» **TASK REQUIREMENTS**: Below are records; transcribe only the line with "El Vocal-Secretario" and those after it, through the last line, without any change.

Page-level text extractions
= = = = =
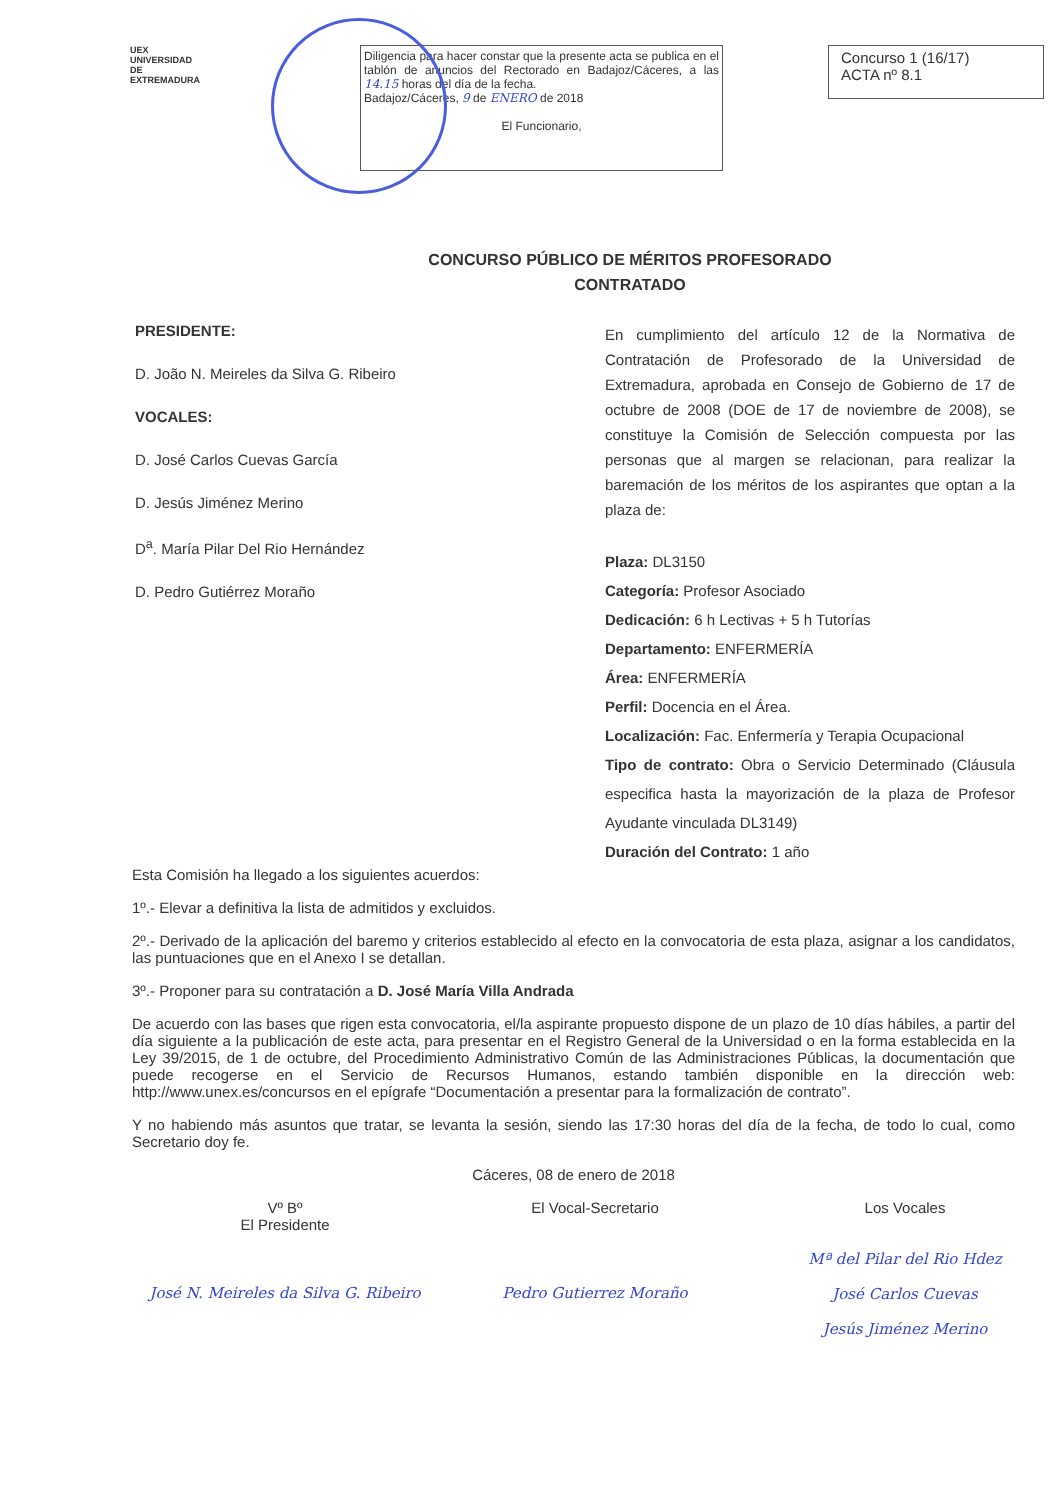UEX
UNIVERSIDAD DE EXTREMADURA
Diligencia para hacer constar que la presente acta se publica en el tablón de anuncios del Rectorado en Badajoz/Cáceres, a las 14.15 horas del día de la fecha.
Badajoz/Cáceres, 9 de ENERO de 2018
El Funcionario,
Concurso 1 (16/17)
ACTA nº 8.1
CONCURSO PÚBLICO DE MÉRITOS PROFESORADO
CONTRATADO
PRESIDENTE:
D. João N. Meireles da Silva G. Ribeiro
VOCALES:
D. José Carlos Cuevas García
D. Jesús Jiménez Merino
D<sup>a</sup>. María Pilar Del Rio Hernández
D. Pedro Gutiérrez Moraño
En cumplimiento del artículo 12 de la Normativa de Contratación de Profesorado de la Universidad de Extremadura, aprobada en Consejo de Gobierno de 17 de octubre de 2008 (DOE de 17 de noviembre de 2008), se constituye la Comisión de Selección compuesta por las personas que al margen se relacionan, para realizar la baremación de los méritos de los aspirantes que optan a la plaza de:
Plaza: DL3150
Categoría: Profesor Asociado
Dedicación: 6 h Lectivas + 5 h Tutorías
Departamento: ENFERMERÍA
Área: ENFERMERÍA
Perfil: Docencia en el Área.
Localización: Fac. Enfermería y Terapia Ocupacional
Tipo de contrato: Obra o Servicio Determinado (Cláusula especifica hasta la mayorización de la plaza de Profesor Ayudante vinculada DL3149)
Duración del Contrato: 1 año
Esta Comisión ha llegado a los siguientes acuerdos:
1º.- Elevar a definitiva la lista de admitidos y excluidos.
2º.- Derivado de la aplicación del baremo y criterios establecido al efecto en la convocatoria de esta plaza, asignar a los candidatos, las puntuaciones que en el Anexo I se detallan.
3º.- Proponer para su contratación a D. José María Villa Andrada
De acuerdo con las bases que rigen esta convocatoria, el/la aspirante propuesto dispone de un plazo de 10 días hábiles, a partir del día siguiente a la publicación de este acta, para presentar en el Registro General de la Universidad o en la forma establecida en la Ley 39/2015, de 1 de octubre, del Procedimiento Administrativo Común de las Administraciones Públicas, la documentación que puede recogerse en el Servicio de Recursos Humanos, estando también disponible en la dirección web: http://www.unex.es/concursos en el epígrafe “Documentación a presentar para la formalización de contrato”.
Y no habiendo más asuntos que tratar, se levanta la sesión, siendo las 17:30 horas del día de la fecha, de todo lo cual, como Secretario doy fe.
Cáceres, 08 de enero de 2018
Vº Bº
El Presidente
José N. Meireles da Silva G. Ribeiro
El Vocal-Secretario
Pedro Gutierrez Moraño
Los Vocales
Mª del Pilar del Rio Hdez
José Carlos Cuevas
Jesús Jiménez Merino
= = = = =
» **FINISHED EXERCISE**:
El Vocal-Secretario
Pedro Gutierrez Moraño
Los Vocales
Mª del Pilar del Rio Hdez
José Carlos Cuevas
Jesús Jiménez Merino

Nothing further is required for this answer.